Dr Solomon Buckman’s research on how wildfires sculpt rock formations across Australia has been published in Nature Communications.. The research began during a six-month sabbatical back in 2013, when he took his family on a trip across Australia looking at mineral deposits and rock formations.

It was at Uluru, with his wife Rowena Morris, an accomplished researcher in her own right, and three young sons, that they discovered a geological phenomenon.

“It was just that moment, we were there at Uluru and there was a recent fire that had been through and we saw the fire had burnt all the trees right up to the rock and then it spalled or, you know, flaked rock off from the surface,” Dr Buckman said.

“There’s these unusual formations around Uluru, these little caves that have formed and people had been wondering about how they formed for years, but no one had ever thought about fire being the process that shapes them.”

The phenomenon has been observed at Uluru, Murphy Haystacks, Pildappa Rock, Burringurrah (Mount Augustus), and Katter Kich (Wave Rock).

Typically, there are two processes that weather rock – chemical and physical. Dr Buckman’s research, however, found another process of weathering.

“What we found was that there’s another mechanism of fire that spalls the rock off, it makes the rock expand on the surface and then break off,” Dr Buckman said.

“In areas like Uluru where every five-to-ten years you have fires sweeping through any given area, that’s enough that it sort of erodes the rock at a faster rate than those other processes… So, actually the fire comes in at the sides laterally and planes off these rocks. That’s why Uluru’s really steep-sided because the erosion on the side is really fast, whereas the erosion on the top is really slow.”

Stephen Bockett, who spent over two decades as a member of the NSW Rural Fire Service, said the research had made him think about the impact of wildfires on rock formations for the first time.
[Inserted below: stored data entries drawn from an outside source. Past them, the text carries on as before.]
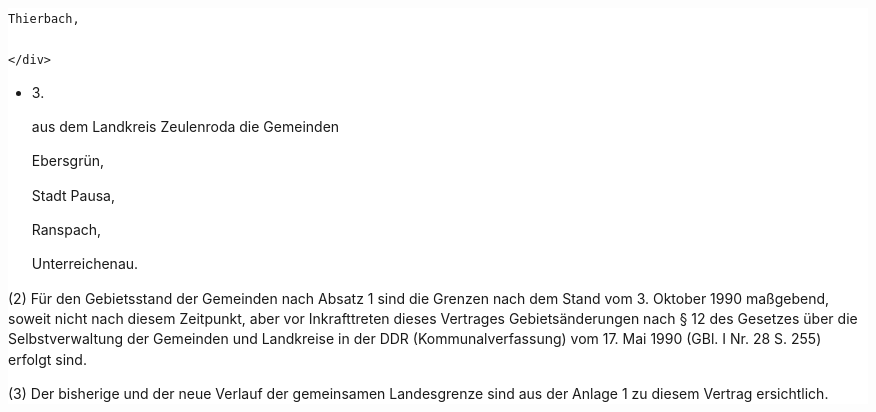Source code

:     Thierbach,
    
    </div>

  - 3\.
    
    <div style="">
    
    aus dem Landkreis Zeulenroda die Gemeinden
    
    </div>
    
    <div style="">
    
    Ebersgrün,
    
    </div>
    
    <div style="">
    
    Stadt Pausa,
    
    </div>
    
    <div style="">
    
    Ranspach,
    
    </div>
    
    <div style="">
    
    Unterreichenau.
    
    </div>

</div>

<div class="jurAbsatz">

(2) Für den Gebietsstand der Gemeinden nach Absatz 1 sind die Grenzen
nach dem Stand vom 3. Oktober 1990 maßgebend, soweit nicht nach diesem
Zeitpunkt, aber vor Inkrafttreten dieses Vertrages Gebietsänderungen
nach § 12 des Gesetzes über die Selbstverwaltung der Gemeinden und
Landkreise in der DDR (Kommunalverfassung) vom 17. Mai 1990 (GBl. I Nr.
28 S. 255) erfolgt sind.

</div>

<div class="jurAbsatz">

(3) Der bisherige und der neue Verlauf der gemeinsamen Landesgrenze sind
aus der Anlage 1 zu diesem Vertrag ersichtlich.

</div>

</div>

</div>

</div>

<span id="BJNR021600993BJNE000300333.html"></span>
“This is the first I’ve heard about [the research]… The more intense the fires, the more damage you see,” Mr Bockett said.

“You sometimes see rocks cracked and broken from the heat and, especially on smaller rocks, you see the smoke blackening them… It’s a fine line of what to do and not do.”

Dr Buckman said the publication of his work in Natural Communications was a “major highlight”.

“Anything in Nature is a real highlight … They don’t take a lot of research in,” Dr Buckman said.

“They only sort of take the really interesting things or where there’s a big shift in the way we think about something.”

Dr Buckman said he hoped this was just the beginning of the process and that it opened the door for a greater variety of quantitative studies in the future.